ARBEITSANWEISUNG :: Geben Sie für jede der Aussagen (a) „In Deutschland stehen rund 1,8 Millionen Kilometer Leitungen für den Stromtransport zur Verfügung“, (b) „Die Übertragungsverluste sinken mit jedem zurückgelegten Kilometer“ und (c) „Die Mittelspannung beträgt 110.000 V“ an, ob sie mit dem folgenden Text über die Stromübertragung übereinstimmt. Antworten Sie jeweils mit Ja oder Nein und zitieren Sie die ausschlaggebenden Worte des Texts wörtlich.

VORLIEGENDER TEXT ::
┄┄┄┄┄┄

Wie funktioniert ein Umspannwerk?

Umspannwerk Rheinfelden ED Netze GmbH, Foto: Juri Junkov

Für den Transport von Strom stehen in Deutschland rund 1,8 Millionen Kilometer Leitungen zur Verfügung. Der Strom hat also meist eine weite Reise hinter sich, bis er beim Verbraucher ankommt.

von Ingo Fleuchaus

Nicht immer wird Strom dort erzeugt, wo er verbraucht wird. Dies trifft für viele Erzeugungsanlagen zu, insbesondere jedoch für Windräder, die in großer Zahl auf hoher See oder in den industriearmen Küstenregionen stehen. Deren elektrische Energie muss daher über Freileitungen und Erdkabel teils über Grenzen und Hunderte von Kilometern hinweg von den Erzeugungsanlagen zu den Verbrauchern in den Ballungszentren transportiert und dort schließlich verteilt werden.

Alles eine Frage der Spannung

Die Stromverteilung quer über das gesamte Land erfolgt dabei über verschiedene Spannungsebenen:

  • Höchstspannung (220.000 V bzw. 380.000 V),
  • Hochspannung (110.000 V),
  • Mittelspannung (bis 50.000 V)
  • oder Niederspannung (230 V bzw. 400 V).

Die verschiedenen Spannungsebenen sind notwendig, um die Übertragungsverluste möglichst gering zu halten, denn beim Stromtransport wandelt der Ohmsche Widerstand der Leitungen einen Teil der Energie immer in Wärme um. Leider steigen die Verluste mit jedem zurückgelegten Kilometer. Wird die Spannung allerdings erhöht, sinken diese nicht gänzlich vermeidbaren Einbußen.

Die überregionale Verteilung des Stroms erfolgt über das Hochspannungsnetz, das sogenannte Verteilnetz.
Die überregionale Verteilung des Stroms erfolgt über das Hochspannungsnetz, das sogenannte Verteilnetz. (Foto: ED Netze GmbH)

┄┄┄┄┄┄

BEREITGESTELLTE DATEN ::

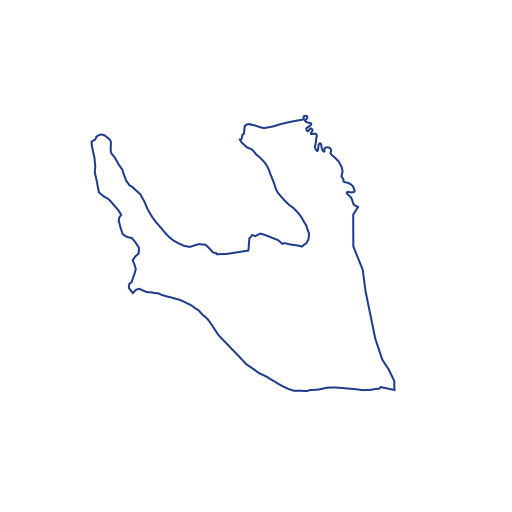 outline of Qaflat Odhar, Amran, Yemen, rotated 145°
{"feature_id": "15242507B49848325615271", "entity_name": "Qaflat Odhar", "entity_type": "district", "adm_level": 2, "iso_a3": "YEM", "parent_name": "Yemen", "parent_adm1": "Amran", "projection": "equal_earth", "projection_center": [43.669, 16.289], "detail": "fine", "context": "isolated", "style": "outline", "palette": "blue", "viewbox_px": 512, "rotation_deg": 145, "n_neighbors": 0, "source": "geoboundaries", "source_scale": "gbopen_adm2", "svg_char_len": 6030}
<svg xmlns="http://www.w3.org/2000/svg" viewBox="0 0 512 512"><g transform="rotate(145 256 256)"><path d="M168.9,352.9L175.4,355.8L176.1,356.3L177.5,357.6L178.6,359.0L179.7,360.5L180.8,361.8L181.7,363.2L183.8,365.6L185.2,366.8L185.0,367.1L186.4,368.3L187.8,368.9L188.8,369.0L190.4,369.0L190.7,368.9L195.6,363.3L196.3,362.9L197.5,363.2L200.0,360.7L200.7,360.3L201.6,360.1L202.1,360.2L202.4,360.5L202.6,359.6L202.6,357.4L202.5,356.3L202.4,355.8L201.8,353.6L201.7,352.7L201.4,351.4L200.6,349.0L200.2,348.9L198.1,345.2L197.5,338.4L196.8,336.5L196.4,334.9L196.3,334.3L196.1,333.2L195.8,331.3L195.4,329.0L195.3,328.0L195.3,324.9L195.3,323.8L195.4,322.6L195.6,322.0L195.7,321.3L196.2,318.7L196.6,317.0L196.9,316.3L197.6,313.1L197.7,312.5L198.0,311.4L198.8,308.0L199.4,305.7L199.6,305.1L199.7,304.6L200.4,302.4L201.1,300.0L201.3,299.1L201.5,298.5L201.7,296.1L201.7,293.8L201.5,292.5L201.4,290.7L201.1,288.2L201.0,287.7L200.8,285.8L200.7,285.2L200.6,284.5L200.4,283.3L200.2,282.2L199.8,280.0L199.5,278.7L199.2,277.8L198.6,276.3L197.9,274.1L197.4,271.5L197.0,268.7L196.8,267.4L196.6,264.3L196.6,262.5L196.7,260.1L197.2,255.3L197.2,252.4L197.9,250.8L198.0,250.4L199.7,243.8L203.5,239.5L207.6,237.5L210.2,237.7L212.9,237.3L214.9,239.7L217.3,242.1L221.0,245.4L225.1,250.1L227.5,250.9L228.7,256.1L232.2,261.4L233.7,263.8L237.3,269.0L239.6,271.9L245.2,272.7L246.9,275.3L251.5,274.1L258.3,265.7L259.2,264.9L278.5,274.3L287.0,279.8L286.9,281.0L287.2,281.1L289.3,283.9L289.9,289.4L290.9,294.2L295.8,298.3L297.6,299.1L305.0,301.4L309.2,305.7L312.3,311.0L314.7,315.9L316.3,321.4L317.2,327.5L317.8,334.9L318.5,341.0L318.7,347.1L318.2,353.6L317.7,357.7L316.2,364.7L315.9,368.1L315.3,372.6L317.8,383.6L319.2,386.8L319.1,387.9L319.1,392.3L317.2,399.7L315.9,403.6L316.0,403.7L316.0,409.7L315.4,415.4L315.2,418.5L315.6,422.6L315.6,422.9L315.4,423.7L314.7,425.5L314.1,426.4L311.9,429.3L311.3,430.2L310.7,430.9L309.7,432.2L309.4,432.9L309.2,433.5L309.2,434.2L309.1,434.4L309.1,435.7L309.2,435.8L309.3,436.7L309.5,437.2L309.5,437.5L309.7,437.8L309.7,438.0L310.2,439.5L310.7,441.4L312.3,443.6L313.3,444.5L316.2,445.2L318.4,445.2L319.4,444.5L320.9,443.7L321.8,443.7L322.1,443.8L323.9,443.9L324.0,443.8L324.4,443.7L324.7,443.7L325.2,443.9L327.5,439.9L329.6,434.9L332.3,428.5L334.3,425.2L334.5,424.6L336.3,421.5L340.2,416.9L341.6,413.3L343.7,408.1L346.1,403.0L348.2,398.0L346.6,392.4L344.3,387.6L343.7,384.1L342.5,372.4L342.8,367.0L345.8,366.0L348.2,363.7L350.7,357.0L352.7,350.4L350.8,345.7L347.4,341.9L346.9,335.9L347.2,329.8L350.7,325.3L355.1,324.9L359.4,323.3L360.8,317.6L362.0,314.2L365.1,311.6L372.7,306.2L372.8,305.9L375.7,305.9L378.5,302.8L378.2,296.3L373.7,297.1L370.5,296.2L366.1,288.9L362.7,286.4L360.8,284.3L358.4,282.3L356.7,280.5L356.7,280.2L356.5,279.7L355.8,278.6L355.2,277.7L354.2,276.6L353.5,275.5L353.3,275.3L350.9,272.5L350.3,272.0L346.9,267.7L345.8,266.3L345.5,266.1L345.0,265.5L344.6,265.1L344.5,264.9L344.4,264.8L344.4,264.7L343.9,264.1L343.8,263.7L343.6,263.7L343.4,263.3L342.9,262.7L341.8,260.9L340.4,258.5L339.4,256.3L339.1,255.9L338.6,255.3L338.2,254.3L337.7,253.5L337.1,252.3L336.9,251.7L336.8,251.4L336.8,251.1L336.6,250.8L336.4,250.0L336.3,249.7L335.8,248.2L335.8,247.9L335.4,247.2L334.6,245.5L334.6,245.1L334.4,244.6L334.2,244.3L333.6,239.3L333.0,236.3L332.5,235.9L332.4,234.7L332.3,234.4L332.3,234.0L332.2,233.9L332.1,232.9L332.0,232.4L331.9,232.3L331.9,231.8L331.8,231.7L331.7,228.1L332.1,212.5L326.9,179.4L326.1,173.2L322.3,163.1L321.3,159.8L319.9,156.8L318.0,153.7L316.3,150.6L314.6,146.3L313.1,143.4L311.0,138.4L308.4,133.2L305.7,128.5L301.9,123.5L297.9,120.9L291.8,116.2L288.8,115.3L283.8,112.1L281.4,110.8L277.2,108.9L274.7,108.1L270.3,105.4L267.1,103.3L260.7,98.1L256.8,94.7L252.9,91.6L248.6,87.8L246.5,85.7L242.2,82.7L238.1,80.2L233.7,78.2L231.4,76.7L228.9,77.0L219.4,66.8L217.2,70.3L215.0,73.4L214.5,74.1L212.4,86.8L212.0,98.7L205.7,119.9L186.3,164.7L176.4,183.7L170.8,208.0L152.6,234.2L144.3,237.6L146.1,240.9L146.3,241.9L146.3,242.9L146.0,244.1L145.2,246.6L144.7,248.4L144.7,250.0L145.6,254.5L145.6,255.2L145.4,255.6L145.2,256.0L144.6,256.0L144.1,255.9L143.4,255.4L142.6,254.4L141.4,253.4L140.3,252.8L139.3,252.3L138.7,252.3L138.1,252.5L137.8,252.8L137.3,254.1L137.0,255.7L136.7,257.5L136.8,258.8L137.3,260.5L137.9,261.7L138.7,263.2L140.9,265.5L141.5,266.7L141.5,267.1L141.4,267.5L140.9,267.9L140.4,268.7L140.3,269.3L140.3,269.8L140.5,270.9L140.4,271.6L140.3,272.2L140.0,272.5L138.7,273.6L137.6,274.6L136.4,276.0L135.7,277.4L134.9,279.5L134.6,281.2L134.3,284.2L134.1,285.4L134.1,285.7L134.2,287.2L134.4,287.9L135.1,291.9L136.0,295.4L136.0,297.3L135.8,297.8L135.5,298.1L135.1,298.4L134.5,298.6L134.0,299.2L133.6,299.8L133.5,300.5L133.5,301.4L133.6,302.1L134.1,303.0L134.7,303.7L136.2,304.7L136.9,304.9L137.9,304.8L138.4,304.6L138.9,304.1L139.3,303.5L139.8,302.5L140.3,302.4L140.4,302.7L140.9,303.7L140.7,305.2L140.3,306.7L139.0,309.2L138.7,310.0L138.6,310.6L138.6,311.0L138.7,311.3L139.2,311.7L139.6,311.7L140.2,311.5L141.0,311.1L141.8,310.3L143.6,308.1L144.6,307.2L145.2,306.9L145.5,306.8L145.8,307.2L145.9,307.7L145.9,308.9L145.7,310.0L145.4,311.2L144.8,312.2L144.2,312.7L143.5,313.1L142.7,313.8L141.9,314.7L139.2,317.7L137.7,319.1L137.2,319.7L137.0,320.2L136.8,321.1L137.0,321.8L137.6,322.4L138.8,323.1L140.4,323.8L140.7,324.1L140.9,324.3L140.9,324.7L140.6,325.2L140.0,325.5L138.6,325.9L137.9,326.3L137.4,326.8L137.4,327.5L137.6,328.8L137.9,329.1L138.4,329.2L139.3,329.1L139.7,328.9L140.3,328.8L140.7,328.5L142.0,328.5L142.3,328.7L142.4,329.2L142.4,329.8L142.2,330.6L141.8,331.4L141.4,331.7L140.3,331.9L138.9,331.7L137.4,331.8L136.9,331.9L135.7,331.9L135.0,332.4L134.9,332.9L135.1,333.5L135.5,334.2L137.0,335.6L137.6,336.4L138.0,337.1L138.3,338.1L138.3,338.7L137.9,339.0L137.2,339.0L136.3,339.3L135.1,339.5L134.4,340.1L134.1,340.7L134.1,341.3L134.3,341.8L135.3,342.6L136.4,343.0L137.0,342.9L137.5,342.3L137.9,341.4L138.4,340.7L139.0,340.7L142.3,342.2L142.8,342.5L145.8,343.9L152.8,347.0L156.7,348.5L158.1,349.0L159.5,349.7L162.2,350.6L166.6,351.9L168.9,352.9Z" fill="none" stroke="#1e3a8a" stroke-width="2"/></g></svg>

┄┄┄┄┄┄

ERGEBNIS ::
(a) Ja: „Für den Transport von Strom stehen in Deutschland rund 1,8 Millionen Kilometer Leitungen zur Verfügung.“
(b) Nein: „Leider steigen die Verluste mit jedem zurückgelegten Kilometer.“
(c) Nein: „Mittelspannung (bis 50.000 V)“